A new consumer wristwatch event is coming to London — where, until recently, the city’s timepiece enthusiasts were able to enjoy a show called SalonQP. WatchPro Market is a welcome newcomer, but it’s also a different type of watch fair event that mixes the ability for an assortment of mostly independent watch brands with the ability to sell directly to consumers who attend.
WatchPro is a watch industry trade publication serving the interests of watch retailers, brand staffers, and associated timepiece industry professionals. I, Ariel Adams, am a frequent contributor to WatchPro as an industry voice and editorial writer. Venturing into consumer territory is new for WatchPro, although its capable team is no stranger to hosting events in London. The opportunities made available by COVID-19’s tampering with traditional watch industry events has allowed groups like wristwatch media to venture into other business directions. With wristwatch brands more interested in reaching consumers than ever before, the WatchPro Market seems like a solid idea in one of the world’s hotspots for wristwatch appreciation and purchasing.
To discuss WatchPro Market, I spoke with WatchPro Co-Founder Rod Corder to learn more. But first, here’s information about the WatchPro Market event for people in the London area who can join. WatchPro Marketplace London will take place on November 7-8, 2020. It will be located at The Old Truman Brewery located in London’s chic Shoreditch district.
Ariel Adams: Is WatchPro Market a response to the shuttering of SalonQP? Or is this an entirely different concept for a London-based watch event?
Rob Corder: WatchPro Market is very different from SalonQP. We are focusing on independent watch brands, many of them launched within the past 10 years and trading predominately through their own e-commerce sites. These brands need to get in front of customers as often as possible, and WatchPro Market will connect them to the young, affluent crowd that flocks to Shoreditch in East London (the equivalent of Brooklyn or Chelsea in New York City) every weekend. We are very likely to create a completely new event next year that will cater to the brands and customers that used to gather at SalonQP. We like that concept as well.
Ariel Adams: Debuting an in-person event during a pandemic is a notably bold move. No doubt your team has considered this. Care to explain to a curious group of collectors why visiting will be worth it?
Rob Corder: We will be following all rules and guidelines when it comes to operating a retail space this year. Right now, the government is positively encouraging retailers, including indoor and outdoor markets, to get back to business as usual, and that message is leading to growing numbers of people getting out and about to shop and socialize. In a micro way, WatchPro Market is precisely what the country needs: It is entrepreneurial, it is stimulating economic activity, and it is able to proceed within all health and safety guidelines. If the rules change, and the event becomes impossible, all exhibiting watch brands will be offered a full refund, so the risk is on our side.

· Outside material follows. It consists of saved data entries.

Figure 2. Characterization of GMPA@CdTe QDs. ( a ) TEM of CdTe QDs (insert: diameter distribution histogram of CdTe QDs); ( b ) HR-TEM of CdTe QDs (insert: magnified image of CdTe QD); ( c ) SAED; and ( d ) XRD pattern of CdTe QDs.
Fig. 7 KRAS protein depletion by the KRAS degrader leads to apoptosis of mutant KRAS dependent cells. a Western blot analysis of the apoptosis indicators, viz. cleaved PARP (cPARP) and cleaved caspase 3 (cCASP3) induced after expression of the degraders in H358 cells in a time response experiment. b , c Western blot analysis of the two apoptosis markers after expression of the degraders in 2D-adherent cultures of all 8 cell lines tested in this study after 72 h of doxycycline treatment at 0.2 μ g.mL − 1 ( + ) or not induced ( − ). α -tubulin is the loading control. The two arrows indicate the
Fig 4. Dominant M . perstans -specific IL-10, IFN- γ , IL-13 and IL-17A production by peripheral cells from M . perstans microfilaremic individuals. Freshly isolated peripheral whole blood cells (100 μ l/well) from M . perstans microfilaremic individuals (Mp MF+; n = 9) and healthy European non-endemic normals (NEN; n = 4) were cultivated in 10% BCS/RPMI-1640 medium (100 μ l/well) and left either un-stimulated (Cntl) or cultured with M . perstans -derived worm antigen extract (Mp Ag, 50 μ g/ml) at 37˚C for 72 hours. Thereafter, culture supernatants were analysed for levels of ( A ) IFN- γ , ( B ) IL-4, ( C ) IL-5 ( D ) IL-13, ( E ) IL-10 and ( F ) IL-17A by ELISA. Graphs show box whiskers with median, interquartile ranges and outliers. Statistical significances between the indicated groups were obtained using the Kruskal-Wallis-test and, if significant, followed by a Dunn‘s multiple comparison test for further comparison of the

Ariel Adams: 2020 hasn’t been a good year for watch fairs (as both you and I have detailed at length) and it took the lives of both the SIHH and Baselworld names. Is starting a new watch event in the same year wise, or rather is there a major opportunity here that WatchPro has tapped into?
Rob Corder: I have always liked the advice that a good crisis should never go to waste. The global watch business was profoundly changed by the COVID-19 quarter and entrepreneurs that react quickly and correctly will emerge stronger. It may be that the massive Swiss watch fairs never recover their former glories and smaller, local, more focused events will grow instead. WatchPro’s sole mission has always been to help businesses profit from the sale of watches and you will see us launching many more products and services that fulfill this mission moving forward.

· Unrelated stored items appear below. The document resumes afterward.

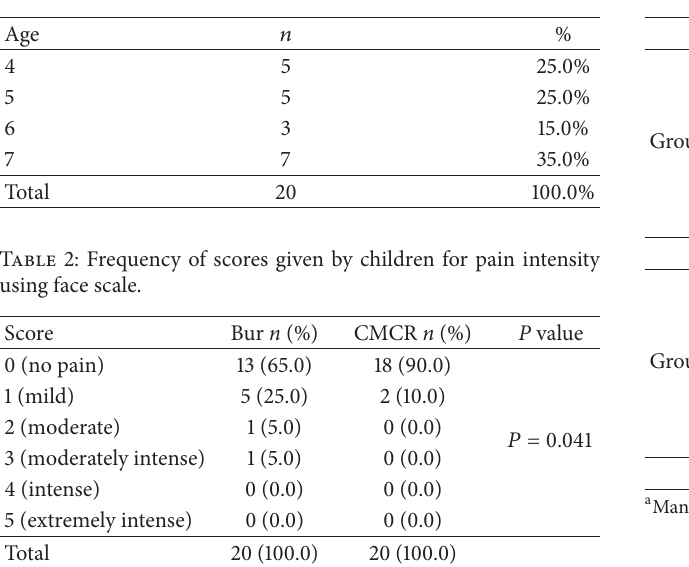
Table 1: Distribution of children in sample according to age.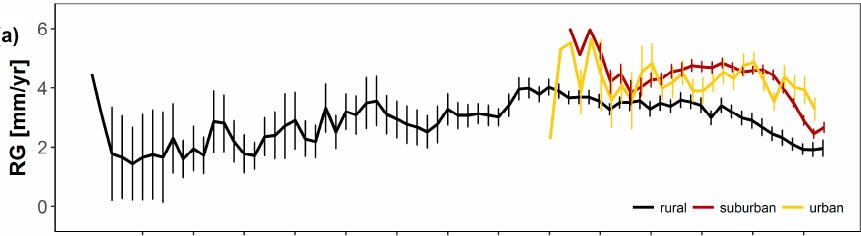
Figure 5. Radius growth, RG ( a ), indexed growth values RWI ( b ) and basal area increments BAI ( c ) with standard error bars for each value of A. sachalinensis trees sampled in rural, suburban and urban areas of Sapporo.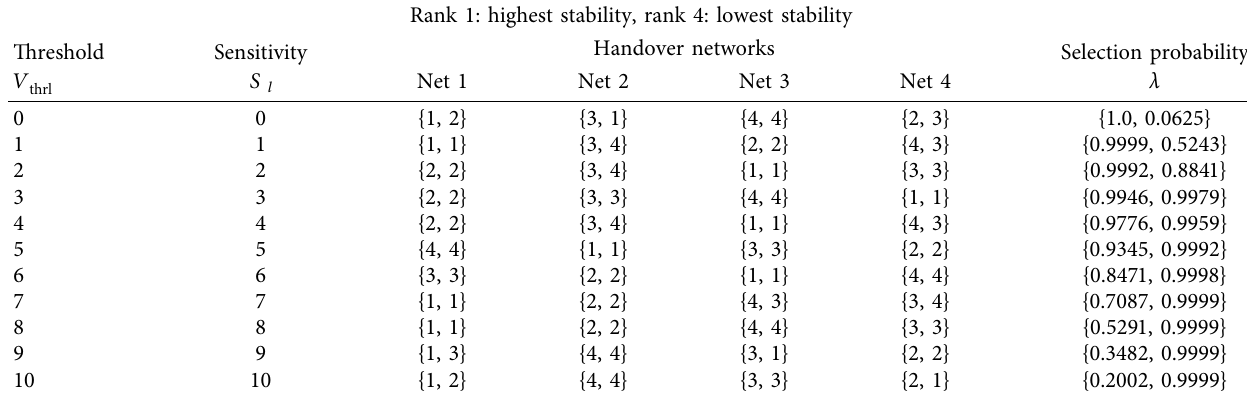
Table 6: Network handover ranking map as a function of both threshold and sensitivity. Rank 1: highest stability, rank 4: lowest stability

Ariel Adams: Tell us about what WatchPro Market is going to be like for consumers. Will you be able to buy watches there? What is that experience going to be like and how will that process be both safe and comfortable?

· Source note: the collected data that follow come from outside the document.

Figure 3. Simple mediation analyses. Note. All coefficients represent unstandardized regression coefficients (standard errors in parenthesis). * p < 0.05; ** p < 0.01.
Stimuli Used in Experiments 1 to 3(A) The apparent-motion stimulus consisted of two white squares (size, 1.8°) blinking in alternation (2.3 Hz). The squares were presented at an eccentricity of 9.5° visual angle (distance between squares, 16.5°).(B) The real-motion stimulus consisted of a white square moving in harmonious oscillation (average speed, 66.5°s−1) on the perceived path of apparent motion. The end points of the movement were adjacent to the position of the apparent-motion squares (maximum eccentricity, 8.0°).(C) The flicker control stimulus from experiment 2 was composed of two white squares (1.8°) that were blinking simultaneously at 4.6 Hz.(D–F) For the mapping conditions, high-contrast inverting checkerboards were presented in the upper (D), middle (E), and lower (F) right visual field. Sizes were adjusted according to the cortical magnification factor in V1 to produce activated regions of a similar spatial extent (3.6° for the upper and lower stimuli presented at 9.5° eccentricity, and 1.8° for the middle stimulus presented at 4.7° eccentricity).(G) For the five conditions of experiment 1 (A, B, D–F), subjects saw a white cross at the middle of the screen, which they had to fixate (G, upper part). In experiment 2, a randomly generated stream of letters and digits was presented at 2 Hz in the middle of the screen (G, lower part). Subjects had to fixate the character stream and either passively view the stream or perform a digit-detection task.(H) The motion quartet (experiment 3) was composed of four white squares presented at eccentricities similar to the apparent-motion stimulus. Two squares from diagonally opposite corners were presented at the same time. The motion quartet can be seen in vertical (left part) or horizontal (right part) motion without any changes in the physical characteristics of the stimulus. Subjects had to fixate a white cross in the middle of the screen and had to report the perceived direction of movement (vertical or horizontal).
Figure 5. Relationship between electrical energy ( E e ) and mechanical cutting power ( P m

Rob Corder: It is a market, so watch brands will be less like exhibitors and more like market stallholders. We think it will be far more intimate at the same time as being open to everybody. Watch brands are encouraged to sell watches on the day or take orders for delivery later. In either instance, punters will be able to try on watches, which is not possible when purely shopping online.
Ariel Adams: You shared with me that a lot of watch brands leaped at the opportunity to participate in WatchPro Market early on after announcing it. What do you think the brands are expecting and why do you attribute the immediate interest to?
Rob Corder: Christopher Ward, Seiko, WOLF, TRIBUS, Eliott Brown, MHD Watches, NITE Watches, to name a few that have confirmed they want to participate. Dozens more brands have expressed strong interest, so we are confident we will sell out the 35 stands, which are priced at just £3,000 / $4,000 per pitch.
Ariel Adams: Provided WatchPro Market turns out to be the success you are hoping for, what aspirations does the WatchPro team have for the future of the event?
Rob Corder: WatchPro has three editions for the UK, United States, and Germany and we expect next year to launch WatchPro Markets in major cities like Manchester, Glasgow, Berlin, and Munich. I have to say that it would be unlikely that we will launch in the United States where there is already a WoundUp Watch Fair. We think these are excellent events and we would rather support them than compete with them. That will be better for the industry as a whole.